> _DIRECTIVE_:
Copy the lines from the line with "gas meter shows." up to and including the line with "Read: 1900 rpm", swapping "tachometer" for "rev counter" and leaving everything else unchanged.

···

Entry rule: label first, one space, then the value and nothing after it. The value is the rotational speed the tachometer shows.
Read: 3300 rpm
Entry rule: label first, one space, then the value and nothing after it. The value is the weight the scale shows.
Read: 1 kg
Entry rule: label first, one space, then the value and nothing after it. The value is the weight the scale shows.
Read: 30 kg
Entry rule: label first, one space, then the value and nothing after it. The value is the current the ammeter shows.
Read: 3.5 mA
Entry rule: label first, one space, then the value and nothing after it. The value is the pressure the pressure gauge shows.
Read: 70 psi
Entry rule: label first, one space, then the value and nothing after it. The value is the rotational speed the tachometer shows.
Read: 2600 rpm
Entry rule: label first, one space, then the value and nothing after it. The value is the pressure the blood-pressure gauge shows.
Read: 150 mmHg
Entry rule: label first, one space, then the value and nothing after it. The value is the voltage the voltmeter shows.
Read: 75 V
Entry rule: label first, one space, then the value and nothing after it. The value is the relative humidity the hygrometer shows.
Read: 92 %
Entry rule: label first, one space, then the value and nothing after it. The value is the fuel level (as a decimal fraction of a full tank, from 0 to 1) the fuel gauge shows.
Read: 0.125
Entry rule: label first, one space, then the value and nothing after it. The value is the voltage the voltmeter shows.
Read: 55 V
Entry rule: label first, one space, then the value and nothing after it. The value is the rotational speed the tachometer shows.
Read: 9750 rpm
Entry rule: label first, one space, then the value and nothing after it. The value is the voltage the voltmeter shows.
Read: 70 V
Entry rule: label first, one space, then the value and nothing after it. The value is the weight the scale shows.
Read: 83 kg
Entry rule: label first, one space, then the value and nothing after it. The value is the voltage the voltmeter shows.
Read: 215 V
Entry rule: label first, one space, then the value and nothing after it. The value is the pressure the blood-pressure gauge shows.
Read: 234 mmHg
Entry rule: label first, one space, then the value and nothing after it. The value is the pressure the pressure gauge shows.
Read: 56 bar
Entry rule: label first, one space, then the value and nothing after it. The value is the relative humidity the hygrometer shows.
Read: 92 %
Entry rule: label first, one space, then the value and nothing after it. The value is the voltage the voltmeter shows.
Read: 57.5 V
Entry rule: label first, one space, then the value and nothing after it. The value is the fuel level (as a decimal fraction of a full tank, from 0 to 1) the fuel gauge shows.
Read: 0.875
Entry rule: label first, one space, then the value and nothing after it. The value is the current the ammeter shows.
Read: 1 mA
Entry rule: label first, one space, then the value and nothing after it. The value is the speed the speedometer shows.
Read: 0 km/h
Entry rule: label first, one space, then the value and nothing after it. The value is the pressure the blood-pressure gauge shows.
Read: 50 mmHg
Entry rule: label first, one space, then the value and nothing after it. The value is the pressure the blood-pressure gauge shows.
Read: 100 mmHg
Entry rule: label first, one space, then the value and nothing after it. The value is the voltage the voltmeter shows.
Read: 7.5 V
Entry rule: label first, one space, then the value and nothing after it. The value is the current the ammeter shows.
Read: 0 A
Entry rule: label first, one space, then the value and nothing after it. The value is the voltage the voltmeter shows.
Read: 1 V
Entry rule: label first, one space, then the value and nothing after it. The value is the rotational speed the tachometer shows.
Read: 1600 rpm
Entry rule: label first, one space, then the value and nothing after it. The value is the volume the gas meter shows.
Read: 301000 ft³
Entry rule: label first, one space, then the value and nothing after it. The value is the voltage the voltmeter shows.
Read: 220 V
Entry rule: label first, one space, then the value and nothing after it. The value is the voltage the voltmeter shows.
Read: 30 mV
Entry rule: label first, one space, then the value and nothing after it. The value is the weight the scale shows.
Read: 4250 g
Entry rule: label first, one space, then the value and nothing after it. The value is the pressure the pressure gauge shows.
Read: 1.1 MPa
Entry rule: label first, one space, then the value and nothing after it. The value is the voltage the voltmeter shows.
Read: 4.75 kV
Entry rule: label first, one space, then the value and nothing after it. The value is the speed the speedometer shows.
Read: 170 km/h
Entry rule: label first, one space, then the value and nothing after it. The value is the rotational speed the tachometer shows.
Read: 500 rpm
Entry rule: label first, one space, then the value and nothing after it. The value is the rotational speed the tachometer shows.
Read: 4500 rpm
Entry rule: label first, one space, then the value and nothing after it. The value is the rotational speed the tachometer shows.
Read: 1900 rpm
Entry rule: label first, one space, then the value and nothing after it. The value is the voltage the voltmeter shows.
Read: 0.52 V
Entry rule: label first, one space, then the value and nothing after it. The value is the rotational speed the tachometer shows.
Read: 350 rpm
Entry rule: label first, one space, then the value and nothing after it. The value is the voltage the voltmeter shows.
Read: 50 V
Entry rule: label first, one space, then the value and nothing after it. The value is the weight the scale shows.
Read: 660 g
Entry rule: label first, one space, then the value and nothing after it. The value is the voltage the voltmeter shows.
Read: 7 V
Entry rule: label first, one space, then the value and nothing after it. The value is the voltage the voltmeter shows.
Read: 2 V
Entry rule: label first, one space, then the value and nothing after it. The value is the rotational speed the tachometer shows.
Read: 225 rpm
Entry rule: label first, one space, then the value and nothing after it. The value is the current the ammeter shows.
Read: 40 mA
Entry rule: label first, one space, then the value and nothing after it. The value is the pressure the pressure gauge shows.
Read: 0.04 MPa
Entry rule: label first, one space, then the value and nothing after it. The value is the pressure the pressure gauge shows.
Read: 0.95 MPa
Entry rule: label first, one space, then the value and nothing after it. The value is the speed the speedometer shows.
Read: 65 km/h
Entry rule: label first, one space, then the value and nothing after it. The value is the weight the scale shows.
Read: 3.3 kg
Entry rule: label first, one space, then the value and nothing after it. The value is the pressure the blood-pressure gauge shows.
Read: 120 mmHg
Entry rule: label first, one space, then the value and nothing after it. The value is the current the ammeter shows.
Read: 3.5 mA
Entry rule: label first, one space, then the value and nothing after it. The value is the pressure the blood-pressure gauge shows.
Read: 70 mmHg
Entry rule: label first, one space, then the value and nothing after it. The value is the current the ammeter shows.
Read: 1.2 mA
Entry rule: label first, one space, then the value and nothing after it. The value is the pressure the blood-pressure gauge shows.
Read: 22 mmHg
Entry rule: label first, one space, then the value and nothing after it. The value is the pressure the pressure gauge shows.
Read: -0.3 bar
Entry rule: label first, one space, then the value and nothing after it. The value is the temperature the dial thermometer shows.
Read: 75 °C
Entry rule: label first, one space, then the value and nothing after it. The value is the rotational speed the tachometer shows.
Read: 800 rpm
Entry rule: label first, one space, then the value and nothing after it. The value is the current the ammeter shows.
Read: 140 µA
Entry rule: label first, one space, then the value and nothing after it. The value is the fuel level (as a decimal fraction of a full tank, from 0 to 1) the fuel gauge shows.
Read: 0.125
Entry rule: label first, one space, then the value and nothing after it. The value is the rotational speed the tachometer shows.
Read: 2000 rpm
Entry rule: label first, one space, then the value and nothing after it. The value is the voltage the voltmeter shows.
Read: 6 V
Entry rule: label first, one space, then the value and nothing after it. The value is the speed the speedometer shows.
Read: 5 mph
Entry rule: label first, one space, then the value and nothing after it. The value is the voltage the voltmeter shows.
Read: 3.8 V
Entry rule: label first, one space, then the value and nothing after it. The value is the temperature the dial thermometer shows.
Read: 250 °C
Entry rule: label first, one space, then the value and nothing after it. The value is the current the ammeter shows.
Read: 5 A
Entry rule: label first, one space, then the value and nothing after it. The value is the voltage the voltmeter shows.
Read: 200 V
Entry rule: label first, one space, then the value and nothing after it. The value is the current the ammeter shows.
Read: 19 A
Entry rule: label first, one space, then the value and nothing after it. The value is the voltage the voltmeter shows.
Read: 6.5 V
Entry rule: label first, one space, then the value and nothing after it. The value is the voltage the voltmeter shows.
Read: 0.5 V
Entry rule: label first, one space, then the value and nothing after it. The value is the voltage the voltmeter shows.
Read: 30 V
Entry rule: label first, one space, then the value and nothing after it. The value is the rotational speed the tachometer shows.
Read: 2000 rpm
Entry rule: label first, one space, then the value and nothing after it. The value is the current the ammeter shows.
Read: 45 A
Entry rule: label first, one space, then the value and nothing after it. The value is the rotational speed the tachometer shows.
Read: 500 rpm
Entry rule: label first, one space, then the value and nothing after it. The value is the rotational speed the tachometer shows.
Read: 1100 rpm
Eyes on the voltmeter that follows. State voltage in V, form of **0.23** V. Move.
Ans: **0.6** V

···

> _PROBLEM SOLUTION_:
Entry rule: label first, one space, then the value and nothing after it. The value is the volume the gas meter shows.
Read: 301000 ft³
Entry rule: label first, one space, then the value and nothing after it. The value is the voltage the voltmeter shows.
Read: 220 V
Entry rule: label first, one space, then the value and nothing after it. The value is the voltage the voltmeter shows.
Read: 30 mV
Entry rule: label first, one space, then the value and nothing after it. The value is the weight the scale shows.
Read: 4250 g
Entry rule: label first, one space, then the value and nothing after it. The value is the pressure the pressure gauge shows.
Read: 1.1 MPa
Entry rule: label first, one space, then the value and nothing after it. The value is the voltage the voltmeter shows.
Read: 4.75 kV
Entry rule: label first, one space, then the value and nothing after it. The value is the speed the speedometer shows.
Read: 170 km/h
Entry rule: label first, one space, then the value and nothing after it. The value is the rotational speed the rev counter shows.
Read: 500 rpm
Entry rule: label first, one space, then the value and nothing after it. The value is the rotational speed the rev counter shows.
Read: 4500 rpm
Entry rule: label first, one space, then the value and nothing after it. The value is the rotational speed the rev counter shows.
Read: 1900 rpm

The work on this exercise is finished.